A Year in Shorts Day 150: "Triangle"

When it comes to controversial Oscar choices, they don't come more hotly contested than the decision to award Best Picture to Forrest Gump. While that movie was certainly popular upon release, and remains well loved to this day, you don't have to look very hard to find someone to tell you that Pulp Fiction was clearly far more deserving of that honor that year. I'm certainly one of them. (Still other people will tell you that The Shawshank Redemption was the TRUE Best Picture of 1994, despite the fact that it's really only marginally better than Forrest Gump). The debate rages to this day, and probably will until the sun dies. This stands in stark contrast to the total lack of debate surrounding that year's category for Best Animated Short. Admittedly that category attracts very little controversy (or attention) in general, but even among Oscar enthusiasts I can't imagine there are many people who won't agree that Bob's Birthday rightfully took home the trophy that year. Especially when films like Erica Russell's Triangle were among its competition. 

(via Film Affinity)

Triangle is definitely one of the more obscure shorts we've covered; it doesn't even have a Wikipedia page! According to this article I found, it's the second in a trilogy of films about dance directed by Erica Russell. Watching Triangle I was reminded of a few animated shorts we've covered before- Like Ryan Larkin's Walking, it's a study in human motion. And much like Bill Plymton's Your Face, it's really just an excuse for its director to show off their animation skills. And watching the film, it's clear that she has considerable talent. And yet, for some reason, Triangle doesn't work for me nearly as well as those other two films did.

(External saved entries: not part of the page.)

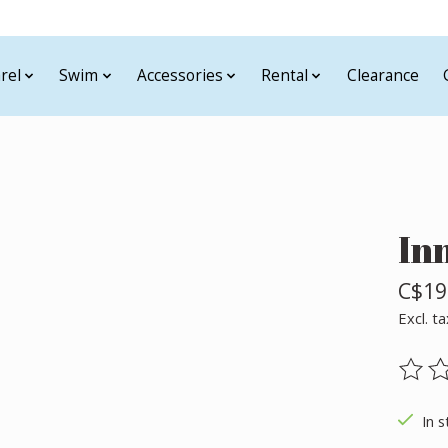
rel
Swim
Accessories
Rental
Clearance
In
C$19
Excl. ta
The ra
In s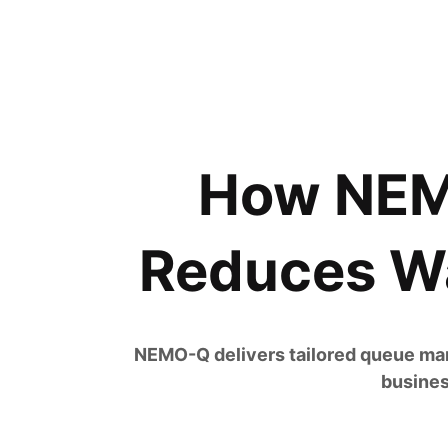
How NEMO
Reduces Wa
NEMO-Q delivers tailored queue man
busines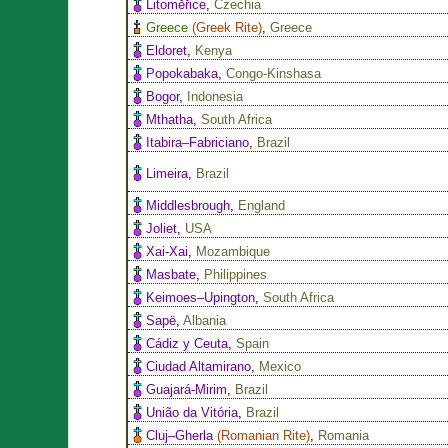
Litoměřice
,
Czechia
Greece
(
Greek Rite
)
,
Greece
Eldoret
,
Kenya
Popokabaka
,
Congo-Kinshasa
Bogor
,
Indonesia
Mthatha
,
South Africa
Itabira–Fabriciano
,
Brazil
Limeira
,
Brazil
Middlesbrough
,
England
Joliet
,
USA
Xai-Xai
,
Mozambique
Masbate
,
Philippines
Keimoes–Upington
,
South Africa
Sapë
,
Albania
Cádiz y Ceuta
,
Spain
Ciudad Altamirano
,
Mexico
Guajará-Mirim
,
Brazil
União da Vitória
,
Brazil
Cluj–Gherla
(
Romanian Rite
)
,
Romania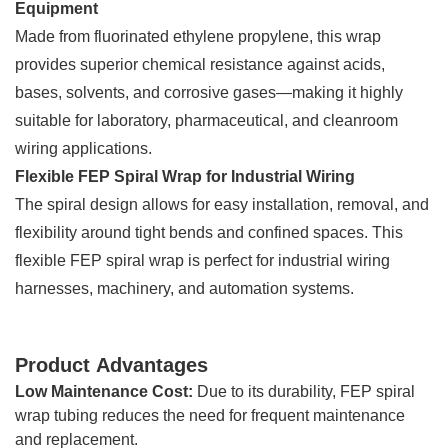
Equipment
Made from fluorinated ethylene propylene, this wrap
provides superior chemical resistance against acids,
bases, solvents, and corrosive gases—making it highly
suitable for laboratory, pharmaceutical, and cleanroom
wiring applications.
Flexible FEP Spiral Wrap for Industrial Wiring
The spiral design allows for easy installation, removal, and
flexibility around tight bends and confined spaces. This
flexible FEP spiral wrap is perfect for industrial wiring
harnesses, machinery, and automation systems.
Product Advantages
Low Maintenance Cost:
Due to its durability, FEP spiral
wrap tubing reduces the need for frequent maintenance
and replacement.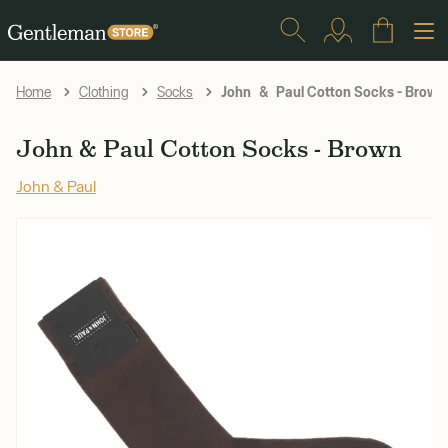
John & Paul Cotton Socks - Brown
Home
Clothing
Socks
John & Paul Cotton Socks - Brown
John & Paul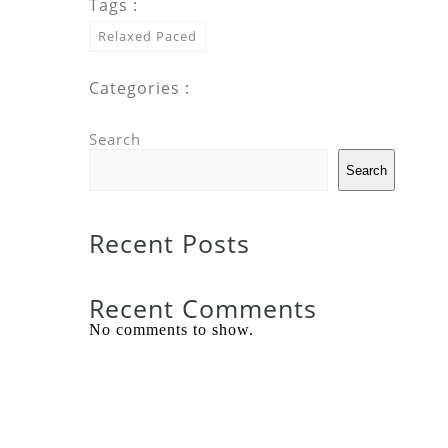
Tags :
Relaxed Paced
Categories :
Search
Search
Recent Posts
Recent Comments
No comments to show.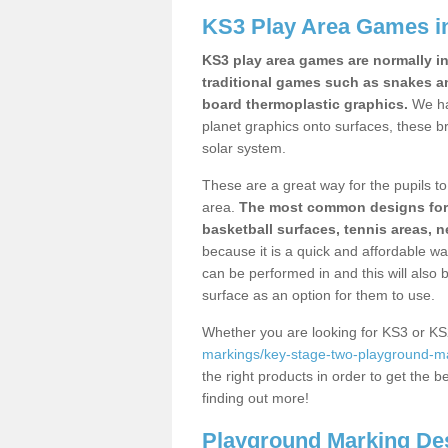
KS3 Play Area Games i
KS3 play area games are normally in
traditional games such as snakes a
board thermoplastic graphics.
We ha
planet graphics onto surfaces, these b
solar system.
These are a great way for the pupils to 
area.
The most common designs for ke
basketball surfaces, tennis areas, n
because it is a quick and affordable wa
can be performed in and this will also b
surface as an option for them to use.
Whether you are looking for KS3 or K
markings/key-stage-two-playground-ma
the right products in order to get the b
finding out more!
Playground Marking De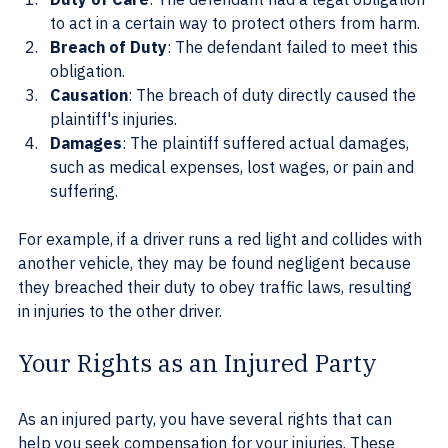
to act in a certain way to protect others from harm.
Breach of Duty
: The defendant failed to meet this 
obligation.
Causation
: The breach of duty directly caused the 
plaintiff's injuries.
Damages
: The plaintiff suffered actual damages, 
such as medical expenses, lost wages, or pain and 
suffering.
For example, if a driver runs a red light and collides with 
another vehicle, they may be found negligent because 
they breached their duty to obey traffic laws, resulting 
in injuries to the other driver.
Your Rights as an Injured Party
As an injured party, you have several rights that can 
help you seek compensation for your injuries. These 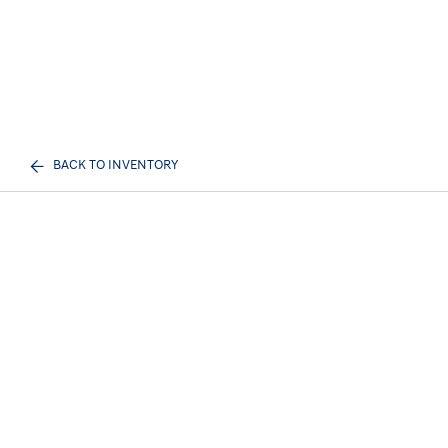
BACK TO INVENTORY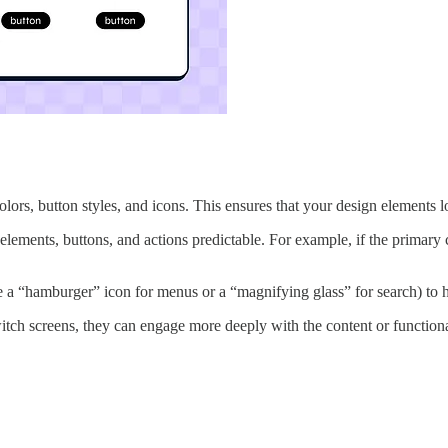
colors, button styles, and icons. This ensures that your design elements 
ements, buttons, and actions predictable. For example, if the primary cal
 a “hamburger” icon for menus or a “magnifying glass” for search) to h
itch screens, they can engage more deeply with the content or functiona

If I had to guess as to why, I'd say ultimately it comes down to length. At over eight minutes long, a short like Triangle has to get really inventive in order keep your attention. Triangle has some nice visuals, but nothing that sets it apart from similar shorts or justifies its runtime. Maybe it's the music by Charlie Hart, which is appropriately percussive but a little repetitive. Or perhaps it's the fact that the short tries to have a plot, which ultimately distracts from the abstract imagery. With shorts like this, it's hard to pinpoint the exact reasons as to why they don't work for you. They either do or they don't. And for me (and I imagine for a fair amount of people), Triangle really just doesn't work.